Второй хлопец с некоторым смущением подхватил монашку под другую руку. Широкое лицо девушки исказилось, она хотела закричать, но ладонь высокого хлопца ловко запечатала ей рот.
Офицер судорожно сглотнул, прохрипел:
— Греха, пановэ, не боитесь?
Усатый крепко ударил офицера обрезом. Вторым ударом сшиб на землю, принялся топтать порыжелыми сапогами:
Прапорщик уже не шевелился, и селянин, отдуваясь, сказал:
— От, Петро, ти мені скажи по-сусідськи, — чого москалі такі вперті? Уж сам би о смерті думав, а все нас життю вчить. От порода — гірше жидів, чесно слово.
Старший пожал
— Та нам що? — усатый сплюнул. — Головне, за хлопчика пусть що обіцяно заплатить. Дві тысячи — воно нам як раз, а, Петро?
Катя сидела, слушала и ничего не слышала. Кусты кружились, забитый кровью нос не дышал, зато в рот упрямо лез густой лесной запах, мешал вздохнуть. Катя тупо смотрела, как по щекам мальчика текут слезы. Прапорщик зашевелился, с трудом подтягивая к животу ноги. Кудрявый парнишка стоял, крепко зажмурившись. Близко, за кустами, возились, утробно ухали.
— Піду, допоможу, — озабоченно сказал усатый. — Шось завозилися.
— Ох, дивися, задаст тобі Мотя, — усмехнулся старший, поправляя папаху.
Катя сидела, прикрыв уцелевший глаз, так кусты меньше плясали. Ведя мальчика за плечо, подошел хуторянин, пнул девушку:
— От ты яка…. Из бар колишних, видать? Знатно тебя оскопили… Прям порося ободрота.

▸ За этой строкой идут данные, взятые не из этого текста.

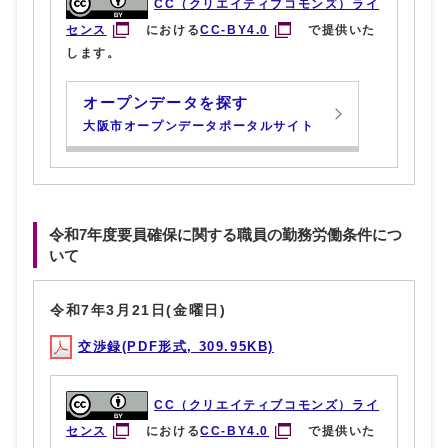
CC（クリエイティブコモンズ）ライ
センス
における
CC-BY4.0
で提供いた
します。
オープンデータを探す
大阪市オープンデータポータルサイト
令和7年度要員確保に関する職員の勤務労働条件につ
いて
令和7年3月21日(金曜日)
交渉録(PDF形式, 309.95KB)
CC（クリエイティブコモンズ）ライ
センス
における
CC-BY4.0
で提供いた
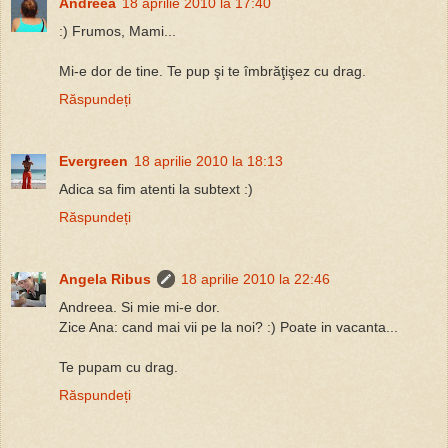
Andreea
18 aprilie 2010 la 17:40
:) Frumos, Mami...
Mi-e dor de tine. Te pup şi te îmbrăţişez cu drag.
Răspundeți
Evergreen
18 aprilie 2010 la 18:13
Adica sa fim atenti la subtext :)
Răspundeți
Angela Ribus
18 aprilie 2010 la 22:46
Andreea. Si mie mi-e dor.
Zice Ana: cand mai vii pe la noi? :) Poate in vacanta...
Te pupam cu drag.
Răspundeți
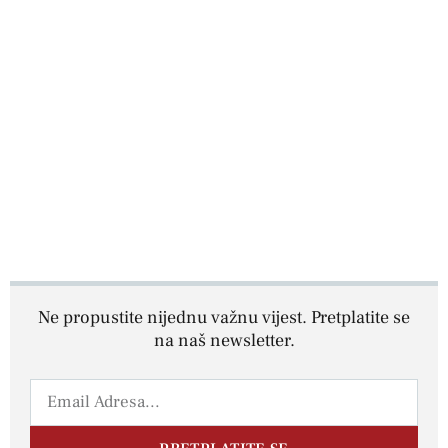
Ne propustite nijednu važnu vijest. Pretplatite se
na naš newsletter.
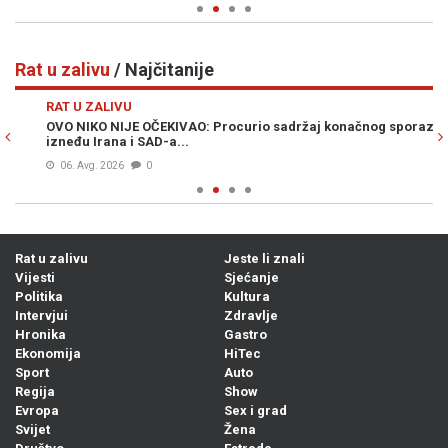
Rat u zalivu
/ Najčitanije
Previous
N
RAT U ZALIVU
RA
OVO NIKO NIJE OČEKIVAO: Procurio sadržaj konačnog sporazuma
DA
izneđu Irana i SAD-a...
od
06. Avg. 2026
0
Rat u zalivu
Jeste li znali
Vijesti
Sjećanje
Politika
Kultura
Intervjui
Zdravlje
Hronika
Gastro
Ekonomija
HiTec
Sport
Auto
Regija
Show
Evropa
Sex i grad
Svijet
Žena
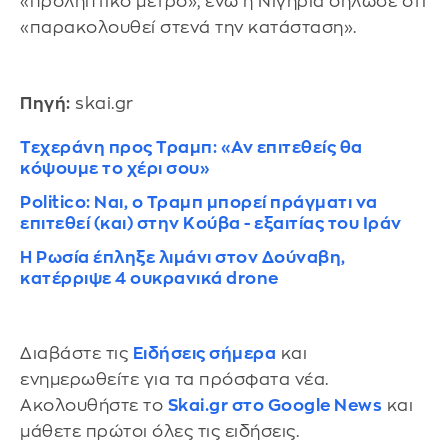
«προληπτικό μέτρο», ενώ η Nιγηρία δήλωσε ότι
«παρακολουθεί στενά την κατάσταση».
Πηγή:
skai.gr
Τεχεράνη προς Τραμπ: «Αν επιτεθείς θα
κόψουμε το χέρι σου»
Politico: Ναι, ο Τραμπ μπορεί πράγματι να
επιτεθεί (και) στην Κούβα - εξαιτίας του Ιράν
Η Ρωσία έπληξε λιμάνι στον Δούναβη,
κατέρριψε 4 ουκρανικά drone
Διαβάστε τις
Ειδήσεις σήμερα
και
ενημερωθείτε για τα πρόσφατα νέα.
Ακολουθήστε το
Skai.gr στο Google News
και
μάθετε πρώτοι όλες τις ειδήσεις.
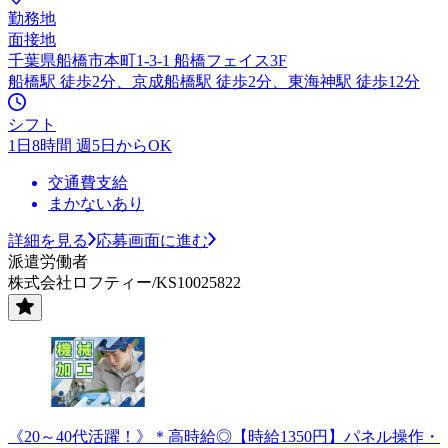
勤務地
面接地
千葉県船橋市本町1-3-1 船橋フェイス3F
船橋駅 徒歩2分、京成船橋駅 徒歩2分、東海神駅 徒歩12分
シフト
1日8時間 週5日からOK
交通費支給
まかないあり
詳細を見る
応募画面に進む
派遣労働者
株式会社ロフティー/KS10025822
《20～40代活躍！》＊高時給◎【時給1350円】パネル操作・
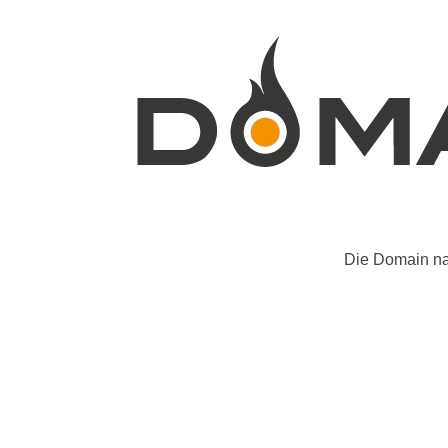
Die Domain na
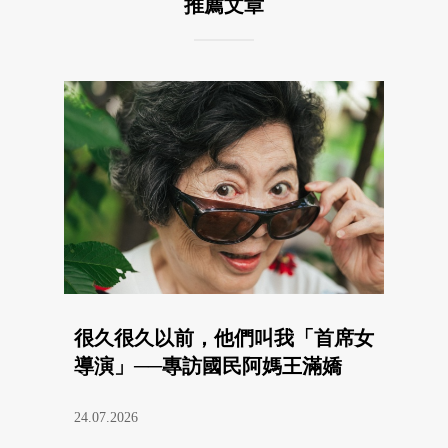
推薦文章
很久很久以前，他們叫我「首席女
導演」──專訪國民阿媽王滿嬌
24.07.2026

Первыми из кустов вышли парни, за ними раскрасневшийся усатый.
— Що? — с усмешкой спросил старший.
— Не сильно-то и ворушилась, — шепелявый цыкнул сквозь широкую щербину в зубах.
— Витками хоч прикрили?
— Так, дядьку Петро, ми зараз с лопатами повернемося, зариемо, — заверил высокий хлопец.
— Ну, пішли тоді. Снідати давно пора.
Катя брела последней из пленников, изредка ее брезгливо подталкивали в спину стволом обреза. Следом за девушкой шагали шепелявый усач с сыном.
— Зрозуміло. Батьку, дядько Петро с грошами не обдурить? Гроши за хлопчика не маленьки обицяни.
— Або я дурний за тебе? Догляну. А ось башмаки и піджак с ней сняти потребно. Гарний піджак. Може відстирається….
Катя сосредоточилась на том, чтобы передвигать ноги исключительно по тропинке. Мысль споткнуться пугала. Упадешь — не встанешь.
Вышли из леса, невдалеке виднелись крыши хутора. Пришлось обогнуть поле с кукурузой. Катя устала так, будто рванула километров на пятьдесят с полной выкладкой. Яростно залаяла собака. Вошли во двор. Появились две бабы. Тараторили так, что и слова разобрать не удавалось. Катя и не пыталась. Лечь бы поскорее…
Пленных затолкали в погреб.
— Ой, Петро, та вони ж усе запаскудять!
— Ни. Вони городски, культурни. Знають, як що, шкиру живцем здеремо.
В погребе было прохладно, спокойно. Катя сползла на чурбак, осторожно прислонилась затылком к бочке и отключилась.
***
Проснулась от собачьего лая. Пес гавкал так, для порядка — во дворе чужих не было. Катя вяло вспомнила своего Цуцика, пса-хаски, скучавшего без хозяйки за тридевять земель отсюда. Ага, и за без малого сто лет тому вперед. Ну да, опять вляпалась бестолковая хозяйка. Туман из головы повыветрился. Мысли приобрели относительную связность, забитый спекшейся кровью нос все-таки начал различать крепкий дух соленых огурцов и капусты. В животе что-то сжалось. Угу, кушать хочется.